Il nuovo portale di S. Maria al Mare fu costruito in delicate forme rinascimentali nel mezzo della facciata tripartita, come in antico, da lesene alte e snelle; ma anch'esso corse il rischio di essere distrutto, quando nell'agosto del 1567 i Turchi si presentarono davanti alle Tremiti, intenzionati ad espugnarle a tutti i costi. Essi disponevano di 150 navi al comando di Alí Pascià, « generale del mare », e di migliaia di armati, al comando di Mustafà « generale di terra », mentre i difensori non erano che un pugno di uomini. Ma l'isola di San Nicola non era più quella di una volta: due abati ingegneri, Cipriano da Milano e Matteo da Vercelli vi avevano innalzato a piena regola d'arte robustissime fortificazioni, munendole di potenti artiglierie; ciò permise agli assediati di sostenere il combattimento per tre giorni di seguito e di uscirne alla fine vittoriosi. Avanti d'iniziare la lotta, tutti i frati si erano confessati e comunicati, « con animo deliberato di morire lietamente tutti », prima che i Turchi potessero metter piede nell'isola, e si erano quindi adunati nella « Cappella della Madonna », davanti alla statuetta in legno scolpito e dipinto della « Madonna del Mare », che ancora oggi, sormontando alle tempestose vicende del luogo, si venera nella chiesa. Ed a quella Madonna, sempre sorridente, sempre pietosa, ritornarono dopo la vittoria, per un Te Deum di ringraziamento, mentre i Turchi fuggivano sconfitti verso Levante, e le loro navi, come racconta padre Ribera, con le vele gonfie in poppa, « formavano quasi una grossa città in mare » 3.

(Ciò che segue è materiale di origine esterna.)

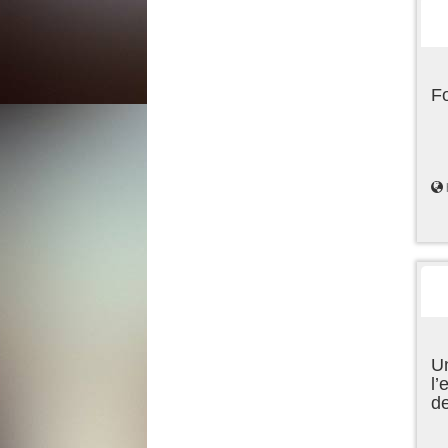
F
Un
l’
d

Il portale della chiesa di Tremiti, dunque, resistette all'urto, nonostante la gracile e pericolosa grazia dei due ordini di sculture e di nicchiette ingegnosamente sovrapposti all'architrave ed alle colonne binate che lo affiancano; ma non cosí il grandioso porticato del nuovo chiostro, anche esso costruito dai Canonici Regolari Lateranensi ventun anni prima dell'assalto dei Turchi, come ci apprende l'iscrizione appostavi: « 1546 Ave Regina Coelorum ». Di codesto porticato, lungo in origine non meno di 55 metri, non è rimasto un solo lato, con 26 archi e ricercatissime decorazioni a tondini di schietta intonazione rinascimentale. Vogliamo dire che gli autori del portale, cosí mal ripagati, lavorarono meglio dei loro anonimi successori? E se non cosí, diciamo che il destino fu con loro piú benigno di quanto non fosse stato a suo tempo il frate pagatore della Abazia.

ALFREDO PETRUCCI

2 Cfr. PETAR KOLENDIC, Aleshi et Fiorentino aux iles de Tremiti, in « Bulletin de la Societé scientifique de Skoplie », I (1926), pp. 205-14.

3 PIETRO PAOLO RIBERA, Successo de' Canonici regolari Lateranensi nelle loro isole Tremitane.... Venezia 1606; per l'assedio cfr. anche MICHELE VOCINO, Nei paesi dell'Arcangelo, Trani 1913, pp. 45-8.